Pas question de fuite cette fois, la nouvelle feuille de route de TSMC qui s’est répandue sur la toile a été diffusée par TSMC, elle-même. L’entreprise taïwanaise a effectivement profité du North American Technology Symposium 2026 organisé le 22 avril dernier à Santa Clara, Californie, pour mettre les points sur les « i » et rappeler à toute l’industrie que le numéro un des fondeurs, c’est bien la Taiwan Semiconductor Manufacturing Company (TSMC). Derrière, les numéros deux et trois mondiaux – Samsung et Intel – se partagent les restes. Oh, il s’agit de jolis restes, mais signe qui ne trompe pas, quand les AMD, Apple et autres NVIDIA veulent faire produire leurs meilleures puces, c’est vers TSMC qu’ils se tournent.
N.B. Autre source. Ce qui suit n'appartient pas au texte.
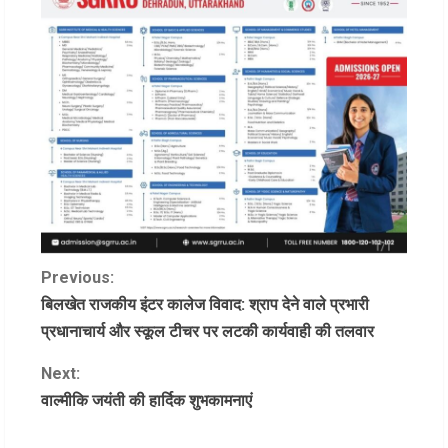
C
Previous:
बिलखेत राजकीय इंटर कालेज विवाद: श्राप देने वाले प्रभारी
o
प्रधानाचार्य और स्कूल टीचर पर लटकी कार्यवाही की तलवार
n
Next:
वाल्मीकि जयंती की हार्दिक शुभकामनाएं
t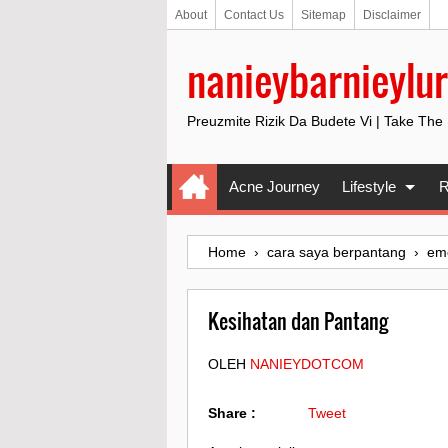
About
Contact Us
Sitemap
Disclaimer
nanieybarnieylur
Preuzmite Rizik Da Budete Vi | Take The
Acne Journey
Lifestyle
R
Home
›
cara saya berpantang
›
em
Kesihatan dan Pantang
OLEH
NANIEYDOTCOM
Share :
Tweet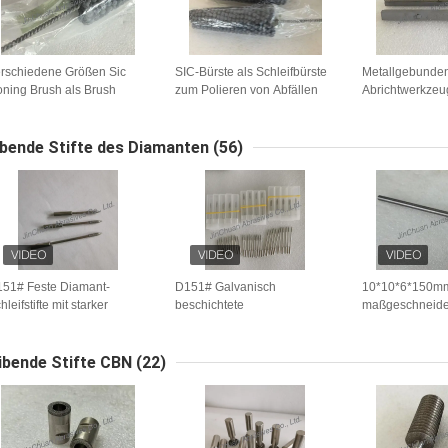
rschiedene Größen Sic
SIC-Bürste als Schleifbürste
Metallgebunde
ning Brush als Brush
zum Polieren von Abfällen
Abrichtwerkzeu
ning Fro Deburring und
Siliziumkarbid Abrasivbürste
von Kohlenstoff
redelung
ibende Stifte des Diamanten
(56)
51# Feste Diamant-
D151# Galvanisch
10*10*6*150m
hleifstifte mit starker
beschichtete
maßgeschneide
rnhaftung, 2,2 mm
Diamantschleifstifte mit 2,2
Ejektorpins für
pfdurchmesser und 8 mm
mm Kopfdurchmesser und
hleiflänge
abriebfester
ibende Stifte CBN
(22)
Diamantbeschichtung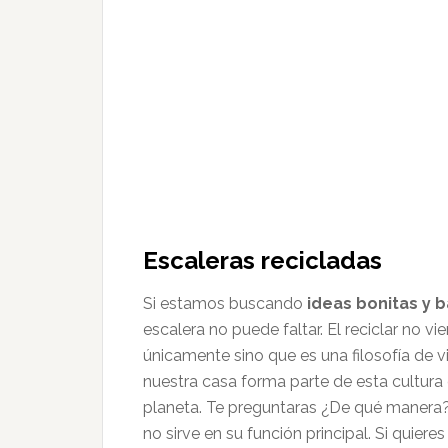
Escaleras recicladas
Si estamos buscando
ideas bonitas y 
escalera no puede faltar. El reciclar no 
únicamente sino que es una filosofía de v
nuestra casa forma parte de esta cultura
planeta. Te preguntaras ¿De qué manera
no sirve en su función principal. Si quiere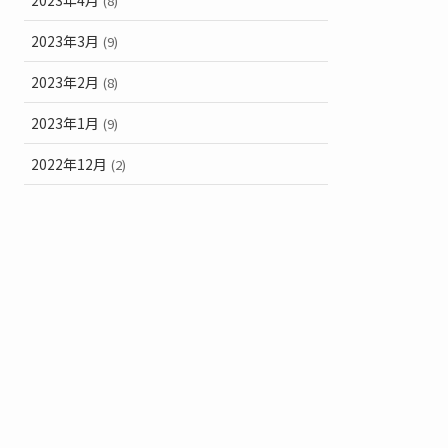
(8)
2023年3月
(9)
2023年2月
(8)
2023年1月
(9)
2022年12月
(2)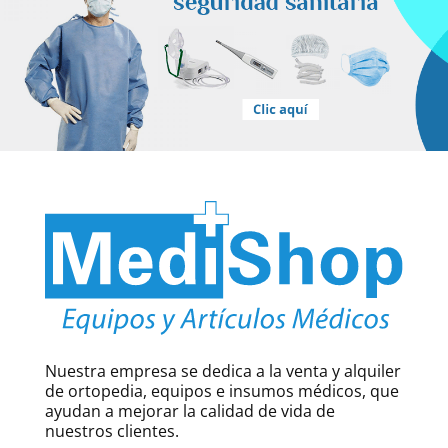
Nuestra empresa se dedica a la venta y alquiler
de ortopedia, equipos e insumos médicos, que
ayudan a mejorar la calidad de vida de
nuestros clientes.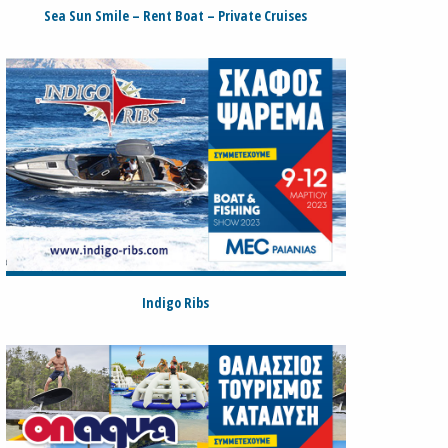
Sea Sun Smile – Rent Boat – Private Cruises
Indigo Ribs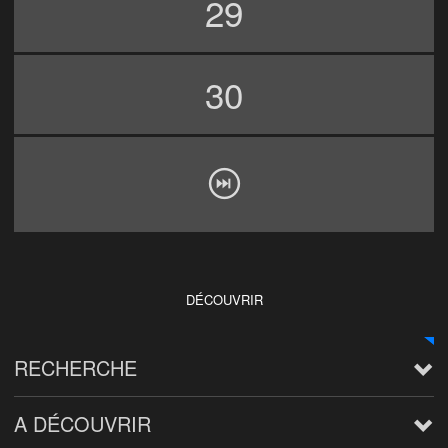
29
30
DÉCOUVRIR
RECHERCHE
A DÉCOUVRIR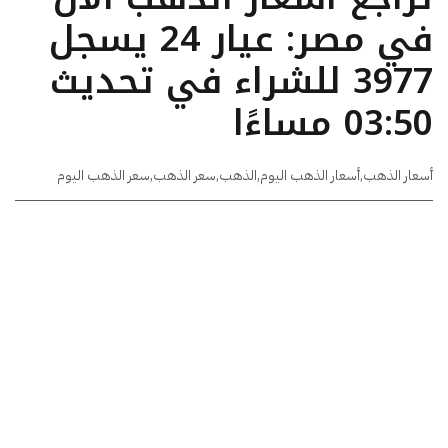
في مصر: عيار 24 يسجل
3977 للشراء في تحديث
03:50 مساءًا
أسعار الذهب
,
أسعار الذهب اليوم
,
الذهب
,
سعر الذهب
,
سعر الذهب اليوم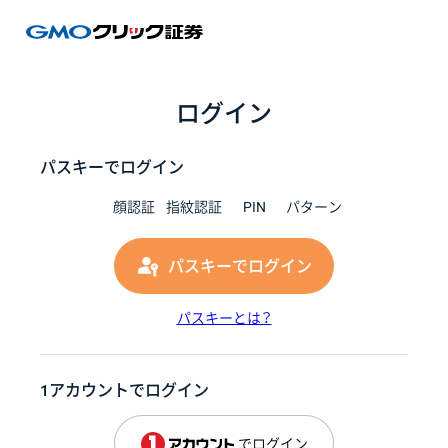
GMOク
ログイン
パスキーでログイン
顔認証
指紋認証
PIN
パターン
パスキーでログイン
パスキーとは？
1アカウントでログイン
でログイン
Les plans de TSMC s’étirent pour le moment jusqu’en 2029 © TSMC

Lors du North American Technology Symposium 2026, TSMC a donc fait le point sur son avenir, proche et plus lointain, alors que la technologie 2 nm (N2) commence à être bien rodée. Un avenir qui se décline donc vers l’infiniment petit. Ainsi, le nom du nœud de gravure suivant, l’A16, n’est pas là pour rendre hommage à cette autoroute qui relie Paris à la Belgique en passant par le littoral de la mer du Nord. Non, A16 est là pour 1,6 nm. Mais, chose étonnante, alors que TSMC en parlait jusqu’à présent pour fin-2026, l’A16 n’est plus maintenant évoquée que pour début 2027. L’entreprise TSMC rencontrerait-elle des problèmes techniques ?

En réalité, il faut distinguer la mise au point qui devait être achevée pour fin-2026 et la mise en production qui ne sera, elle, effective qu’en début d’année prochaine. Non, pour le moment, il n’est pas question de retard chez TSMC. « Pour le moment » ? En effet, après l’A16, TSMC ambitionne déjà de mettre sur le marché l’A14 en 2028 et les A13 et A12 en 2029. Tout irait pour le mieux dans le meilleur des mondes si de tels procédés ne venaient interroger les limites techniques des machines EUV actuellement utilisées par TSMC. La firme taïwanaise n’a pas souhaité passer commande des nouvelles machines High-NA EUV d’ASML – lesquelles coûtent la bagatelle de 400 millions de dollars pièce –, mais pourrait s’en mordre les doigts. TSMC compte sur l’optimisation de ses machines actuelles alors qu’Intel n’a pas hésité à investir pour équiper son usine de l’Oregon en High-NA EUV. Quelle stratégie sera la bonne ? Nous le saurons sans doute en 2028/2029.